(Landmark coordinate records)
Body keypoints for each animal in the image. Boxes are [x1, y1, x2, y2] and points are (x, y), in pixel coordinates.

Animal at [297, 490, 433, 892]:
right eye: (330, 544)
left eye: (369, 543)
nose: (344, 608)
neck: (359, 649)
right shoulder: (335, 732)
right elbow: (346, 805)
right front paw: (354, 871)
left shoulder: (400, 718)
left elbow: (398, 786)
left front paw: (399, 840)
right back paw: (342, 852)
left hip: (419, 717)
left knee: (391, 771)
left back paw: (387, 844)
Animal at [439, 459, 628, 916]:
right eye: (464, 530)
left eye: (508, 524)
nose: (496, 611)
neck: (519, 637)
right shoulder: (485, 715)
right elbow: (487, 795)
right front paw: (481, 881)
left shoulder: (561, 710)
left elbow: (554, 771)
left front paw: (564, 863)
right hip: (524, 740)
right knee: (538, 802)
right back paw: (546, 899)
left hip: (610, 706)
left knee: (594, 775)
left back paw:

### Work to be completed
Produce a verbatim copy of each record above.

### The completed task
Body keypoints for each animal in the image. Boxes are [x1, y1, x2, y2] and points are (x, y), in pixel coordinates.

Animal at [297, 490, 433, 892]:
right eye: (330, 544)
left eye: (369, 543)
nose: (344, 608)
neck: (359, 649)
right shoulder: (335, 732)
right elbow: (346, 805)
right front paw: (354, 871)
left shoulder: (400, 718)
left elbow: (398, 786)
left front paw: (399, 840)
right back paw: (342, 852)
left hip: (419, 717)
left knee: (391, 771)
left back paw: (387, 844)
Animal at [439, 459, 628, 916]:
right eye: (464, 530)
left eye: (508, 524)
nose: (496, 611)
neck: (519, 637)
right shoulder: (485, 715)
right elbow: (487, 795)
right front paw: (481, 881)
left shoulder: (561, 710)
left elbow: (554, 771)
left front paw: (564, 863)
right hip: (524, 740)
right knee: (538, 802)
right back paw: (546, 899)
left hip: (610, 706)
left knee: (594, 775)
left back paw:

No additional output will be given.